文書の一節 ▸

/---

2025/06/17 20:04

こんにちは!
わたなべ木工芸 渡辺です。
創業75年の伝統工芸の工房で木のペン(木軸ペン)を作っています。
今回は黒柿の木軸ペンについて。
黒柿(くろがき)とは、「黒い模様が現れた柿の木」のことをいいます。

一見すると、ただの柿の木に見えるかもしれませんが、
“黒い模様”があるだけで、黒柿は高級素材として扱われ、
ときには芸術品のように大切にされることもあります。
では、なぜ黒い模様が出るだけでそこまで価値があるのでしょうか?

この記事では、黒柿が“特別な木”とされる理由を、木工職人の視点からわかりやすく解説していきます。

黒柿とは?

黒柿とは、柿の木の中でも、とくに黒い模様が現れた木のことをいいます。
この模様は、あとから色をつけたわけではなく、自然にできたものです。

木が長い時間をかけて育つ中で、成分がかたよったり、
地中の鉄分や環境の影響を受けたりして、黒い線やマーブル模様のような色が現れるといわれています。

\---

データ ▸
/---

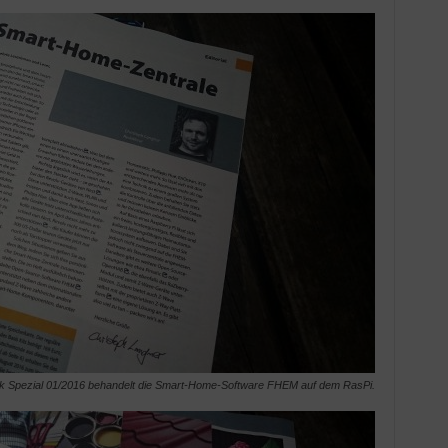
 Spezial 01/2016 behandelt die Smart-Home-Software FHEM auf dem RasPi.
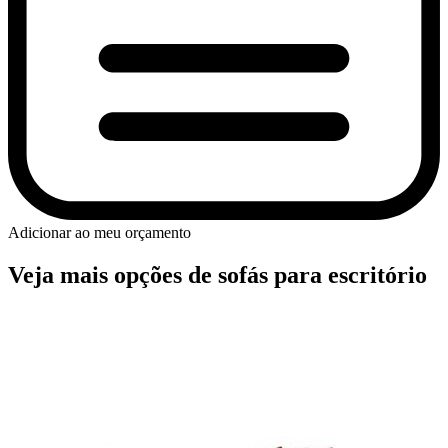
Adicionar ao meu orçamento
Veja mais opções de sofás para escritório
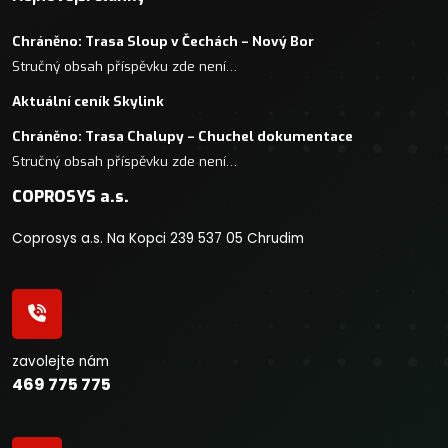
Chráněno: Trasa Sloup v Čechách – Nový Bor
Stručný obsah příspěvku zde není…
Aktuální ceník Skylink
Chráněno: Trasa Chalupy – Chuchel dokumentace
Stručný obsah příspěvku zde není…
COPROSYS a.s.
Coprosys a.s. Na Kopci 239 537 05 Chrudim
zavolejte nám
469 775 775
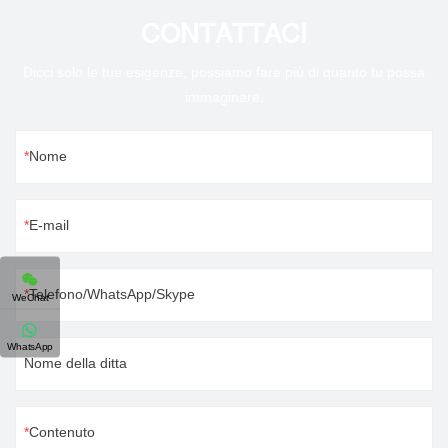
CONTATTACI
Dicci solo le tue esigenze, possiamo fare più di quanto tu possa
immaginare.
Nome
E-mail
Telefono/WhatsApp/Skype
WeChat
WhatsApp
Nome della ditta
Contenuto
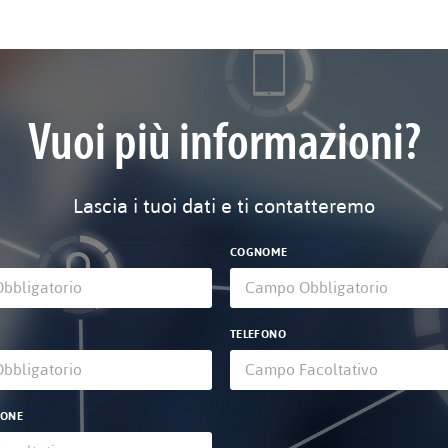
Vuoi più informazioni?
Lascia i tuoi dati e ti contatteremo
COGNOME
TELEFONO
IONE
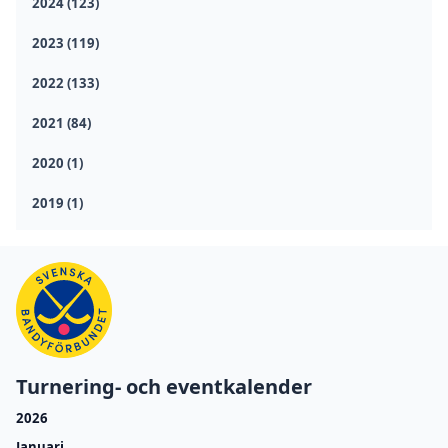
2024 (123)
2023 (119)
2022 (133)
2021 (84)
2020 (1)
2019 (1)
Turnering- och eventkalender
2026
Januari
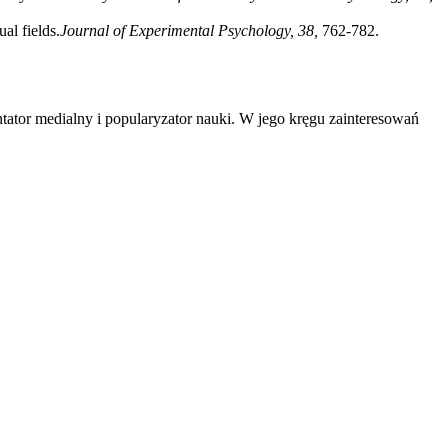
al fields.
Journal of Experimental Psychology, 38,
762-782.
tator medialny i popularyzator nauki. W jego kręgu zainteresowań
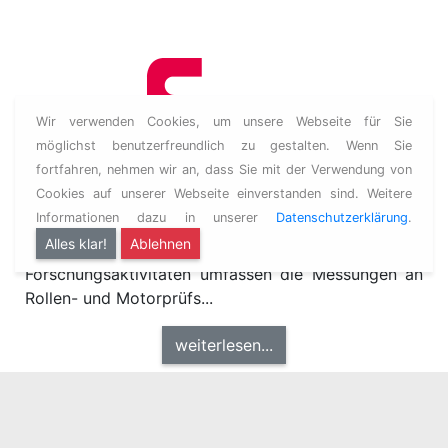
Wir verwenden Cookies, um unsere Webseite für Sie
möglichst benutzerfreundlich zu gestalten. Wenn Sie
Emissionen
fortfahren, nehmen wir an, dass Sie mit der Verwendung von
Cookies auf unserer Webseite einverstanden sind. Weitere
Der Forschungsbereich ist spezialisiert auf den
Informationen dazu in unserer
Datenschutzerklärung
.
Themenbereich Schadstoffemissionen und
Alles klar!
Ablehnen
Energieverbrauch von Kraftfahrzeugen. Die
Forschungsaktivitäten umfassen die Messungen an
Rollen- und Motorprüfs...
weiterlesen...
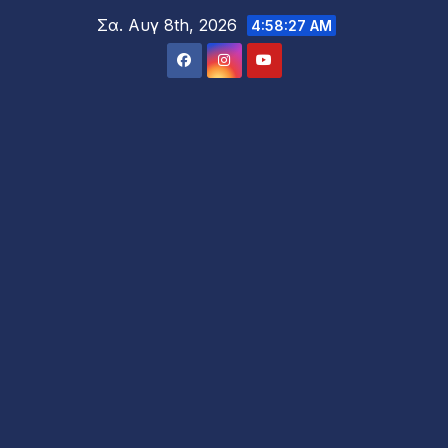
Μετάβαση
Σα. Αυγ 8th, 2026
4:58:29 AM
στο
περιεχόμενο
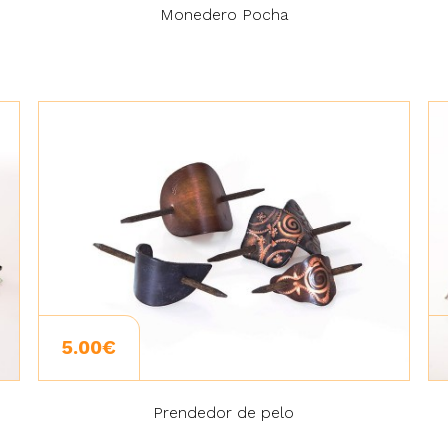
Monedero Pocha
5.00€
Prendedor de pelo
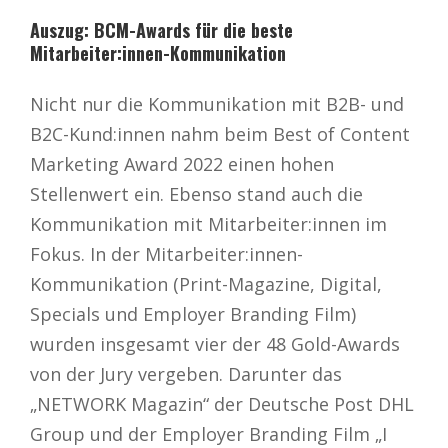
Auszug: BCM-Awards für die beste
Mitarbeiter:innen-Kommunikation
Nicht nur die Kommunikation mit B2B- und
B2C-Kund:innen nahm beim Best of Content
Marketing Award 2022 einen hohen
Stellenwert ein. Ebenso stand auch die
Kommunikation mit Mitarbeiter:innen im
Fokus. In der Mitarbeiter:innen-
Kommunikation (Print-Magazine, Digital,
Specials und Employer Branding Film)
wurden insgesamt vier der 48 Gold-Awards
von der Jury vergeben. Darunter das
„NETWORK Magazin“ der Deutsche Post DHL
Group und der Employer Branding Film „I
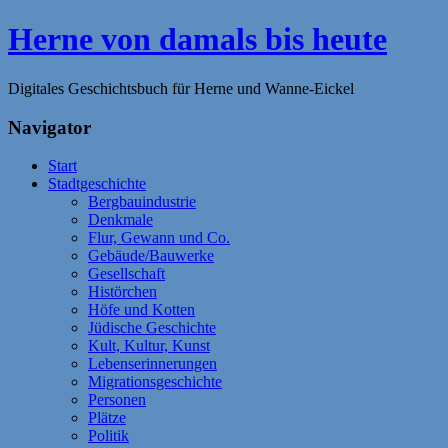
Zum
Herne von damals bis heute
Inhalt
springen
Digitales Geschichtsbuch für Herne und Wanne-Eickel
Navigator
Start
Stadtgeschichte
Bergbauindustrie
Denkmale
Flur, Gewann und Co.
Gebäude/Bauwerke
Gesellschaft
Histörchen
Höfe und Kotten
Jüdische Geschichte
Kult, Kultur, Kunst
Lebenserinnerungen
Migrationsgeschichte
Personen
Plätze
Politik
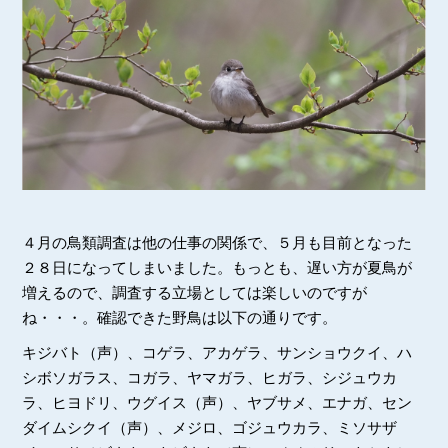
４月の鳥類調査は他の仕事の関係で、５月も目前となった
２８日になってしまいました。もっとも、遅い方が夏鳥が
増えるので、調査する立場としては楽しいのですが
ね・・・。確認できた野鳥は以下の通りです。
キジバト（声）、コゲラ、アカゲラ、サンショウクイ、ハ
シボソガラス、コガラ、ヤマガラ、ヒガラ、シジュウカ
ラ、ヒヨドリ、ウグイス（声）、ヤブサメ、エナガ、セン
ダイムシクイ（声）、メジロ、ゴジュウカラ、ミソサザ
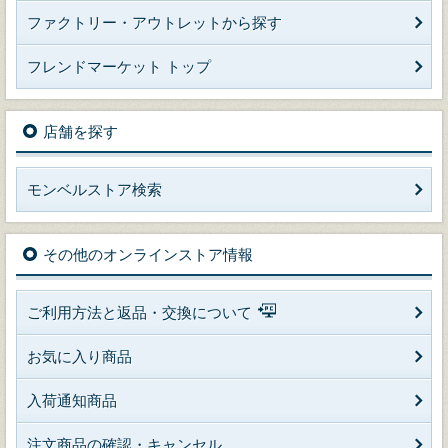
ファクトリー・アウトレットから探す
フレンドマーケット トップ
店舗を探す
モンベルストア検索
その他のオンラインストア情報
ご利用方法と返品・交換について
お気に入り商品
入荷通知商品
注文商品の確認・キャンセル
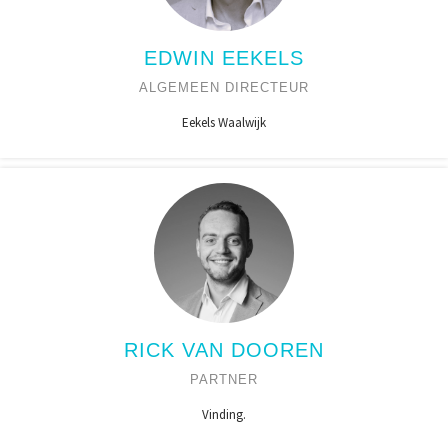
EDWIN EEKELS
ALGEMEEN DIRECTEUR
Eekels Waalwijk
RICK VAN DOOREN
PARTNER
Vinding.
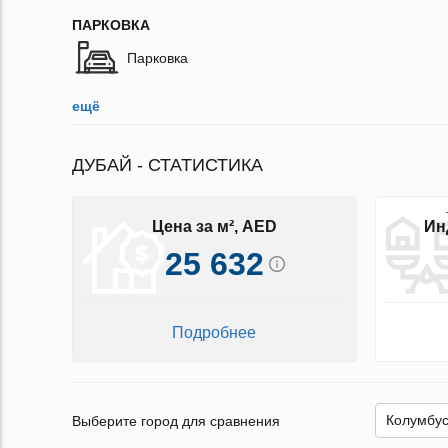
ПАРКОВКА
Парковка
ещё
ДУБАЙ - СТАТИСТИКА
Цена за м², AED
Ин
25 632
Подробнее
Выберите город для сравнения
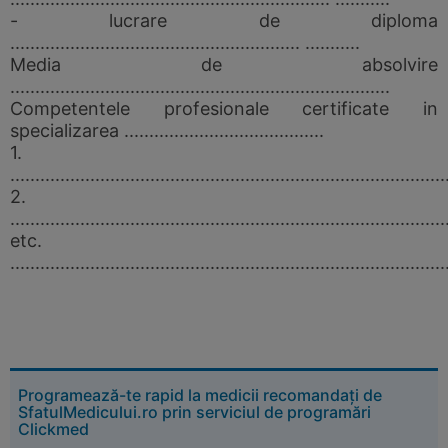
- lucrare de diploma
.......................................................... ...........
Media de absolvire
............................................................................
Competentele profesionale certificate in
specializarea ........................................
1.
.......................................................................................
2.
.......................................................................................
etc.
.......................................................................................
Programează-te rapid la medicii recomandați de
SfatulMedicului.ro prin serviciul de programări
Clickmed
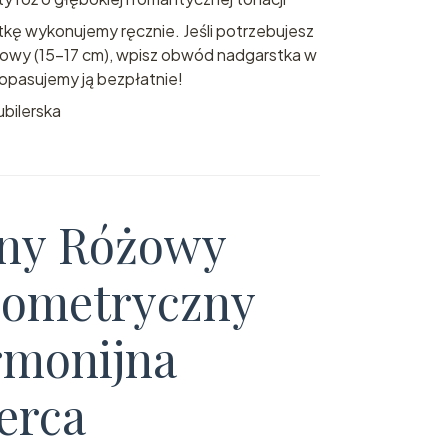
kę wykonujemy ręcznie. Jeśli potrzebujesz
dowy (15-17 cm), wpisz obwód nadgarstka w
pasujemy ją bezpłatnie!
bilerska
ny Różowy
eometryczny
armonijna
erca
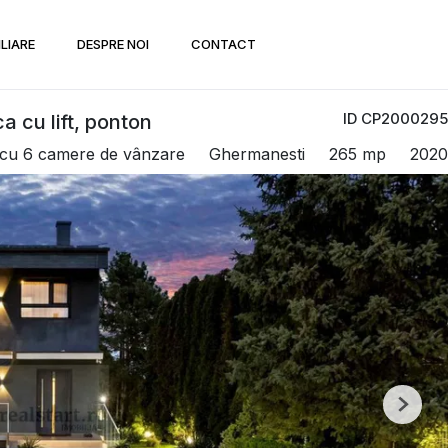
ILIARE
DESPRE NOI
CONTACT
ID CP2000295
 cu lift, ponton
ă cu 6 camere de vânzare
Ghermanesti
265 mp
2020
Next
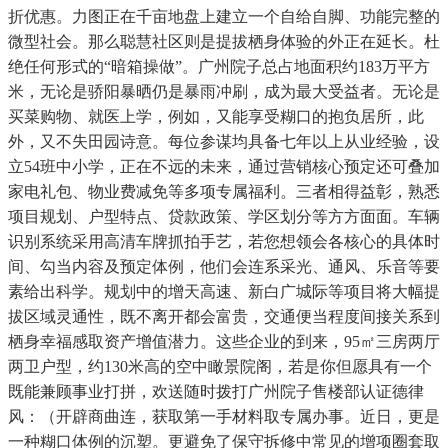
折优惠。力图正在千亩地盘上建立一个自给自脚、功能完整的
微型社会。那么聪慧社区则是提拔栖身体验的外正在延长。杜
绝任何形式的“暗箱操做”。广州院子总占地面积约183万平方
米，无论是骄阳暴晒仍是暴雨冲刷，成为最大受益者。无论是
买菜购物、就医上学，例如，又能享受糊口的抱负居所，此
外，又不失田园诗意。每位参谋均具备七年以上从业经验，设
立54班中小学，正在不远的未来，通过营销核心预定还可叠加
家电礼包、物业费减免等多项专属福利。三者相得益彰，熟悉
项目规划、户型特点、贷款政策、学区划分等方方面面。车辆
识别系统采用高清车牌抓拍手艺，若您想领会各核心的具体时
间、勾当内容及预定体例，他们会连系采光、通风、乐音等要
素给出科学。规划中的增天高速、新白广城际等项目将大幅提
拔区域灵通性，既不离开都会富贵，交通便当程度间接关系到
栖身幸福感取资产增值潜力。这些企业的到来，95㎡三房两厅
两卫户型，约130米高的空中瞰景院阁，若是你但愿具有一个
既能兼顾事业打拼，欢送随时拨打广州院子售楼部认证德律
风：（开辟商曲连，获取第一手材料取专属办事。近日，更是
一种糊口体例的沉塑。更避免了保守拆修中常见的增项圈套取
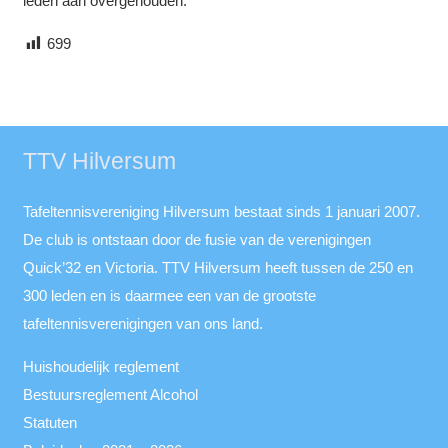
leden aan overgehouden.
699
TTV Hilversum
Tafeltennisvereniging Hilversum bestaat sinds 1 januari 2007.
De club is ontstaan door de fusie van de verenigingen
Quick’32 en Victoria. TTV Hilversum heeft tussen de 250 en
300 leden en is daarmee een van de grootste
tafeltennisverenigingen van ons land.
Huishoudelijk reglement
Bestuursreglement Alcohol
Statuten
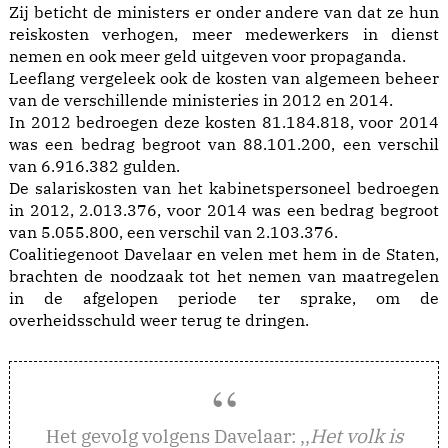
Zij beticht de ministers er onder andere van dat ze hun
reiskosten verhogen, meer medewerkers in dienst
nemen en ook meer geld uitgeven voor propaganda.
Leeflang vergeleek ook de kosten van algemeen beheer
van de verschillende ministeries in 2012 en 2014.
In 2012 bedroegen deze kosten 81.184.818, voor 2014
was een bedrag begroot van 88.101.200, een verschil
van 6.916.382 gulden.
De salariskosten van het kabinetspersoneel bedroegen
in 2012, 2.013.376, voor 2014 was een bedrag begroot
van 5.055.800, een verschil van 2.103.376.
Coalitiegenoot Davelaar en velen met hem in de Staten,
brachten de noodzaak tot het nemen van maatregelen
in de afgelopen periode ter sprake, om de
overheidsschuld weer terug te dringen.
et gevolg volgens Davelaar: ,,
Het volk is
H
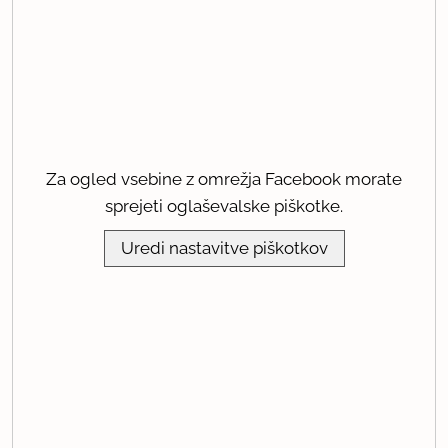
Za ogled vsebine z omrežja Facebook morate
sprejeti oglaševalske piškotke.
Uredi nastavitve piškotkov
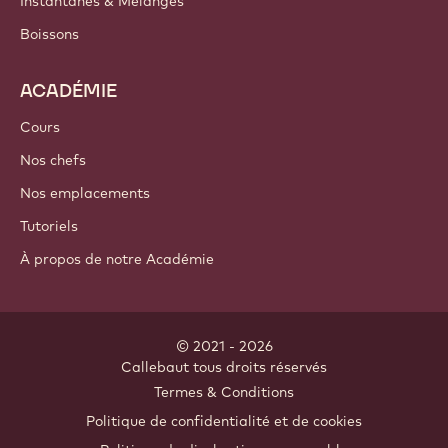
Instantanés & Mélanges
Boissons
ACADÉMIE
Cours
Nos chefs
Nos emplacements
Tutoriels
À propos de notre Académie
© 2021 - 2026
Callebaut
.
tous droits réservés
Footer
Termes & Conditions
-
Politique de confidentialité et de cookies
meta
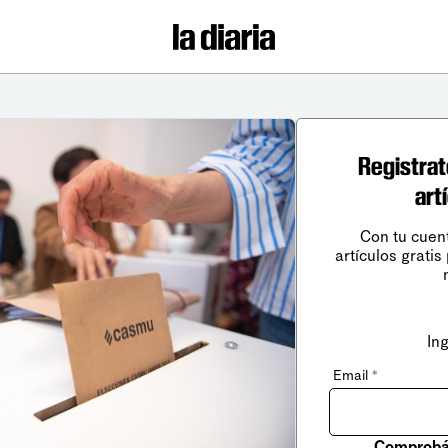
Registrat
art
Con tu cuen
artículos gratis
In
Email
*
Comprobá 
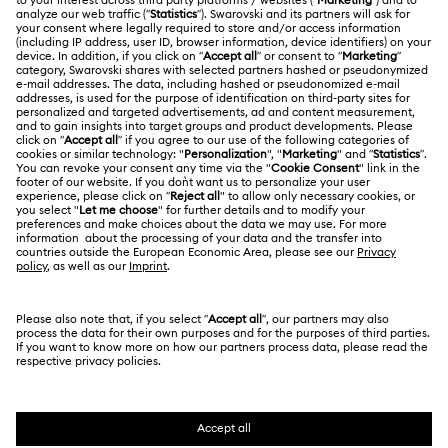
ÜBER UNS
Geschenkkarten-Guthaben
Über Swarovski
Reparaturstatus
RECHTLICHE BEDINGUNGEN
Stellen & Karriere
Kontakt
Nutzungsbedingungen
Alumni Community
Größe berechnen
Andere Länder
AGB
English
Deutsch
Español
Français
Für Geschäftskunden
Store-Finder
Datenschutz
Sitemap
Cookie-Einwilligung
Swarovski Created Diamonds
Impressum
Kristallwelten
Copyright ⓒ 2026 Swarovski. Alle Rechte
REACH-Informationen
vorbehalten.
Code of Conduct & Policies
SWAROVSKI® und das Schwan-Logo sind
eingetragene Marken der Swarovski AG.
Einwilligungserklärung zum Datenschutz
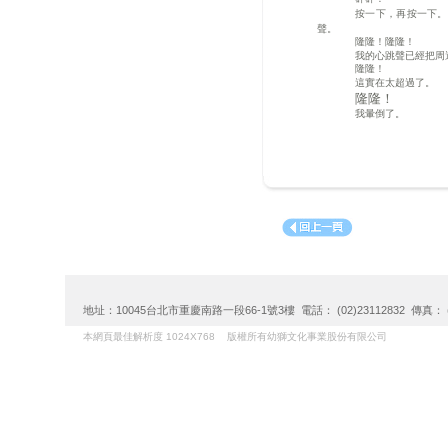
按一下，再按一下。
聲。
隆隆！隆隆！
我的心跳聲已經把周
隆隆！
這實在太超過了。
隆隆！
我暈倒了。
地址：10045台北市重慶南路一段66-1號3樓 電話： (02)23112832 傳真： (02)
本網頁最佳解析度 1024X768 版權所有幼獅文化事業股份有限公司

\---

課題 ▸
黒柿の記事のうち、「2025/06/17 20:04」で始まり「ときには芸術品のように大切にされることもあります。」まで続く部分を、「木軸ペン」を「木製ペン」に入れ替えてもう一度書いてください。

出力 ▸
2025/06/17 20:04

こんにちは!
わたなべ木工芸 渡辺です。
創業75年の伝統工芸の工房で木のペン(木製ペン)を作っています。
今回は黒柿の木製ペンについて。
黒柿(くろがき)とは、「黒い模様が現れた柿の木」のことをいいます。

一見すると、ただの柿の木に見えるかもしれませんが、
“黒い模様”があるだけで、黒柿は高級素材として扱われ、
ときには芸術品のように大切にされることもあります。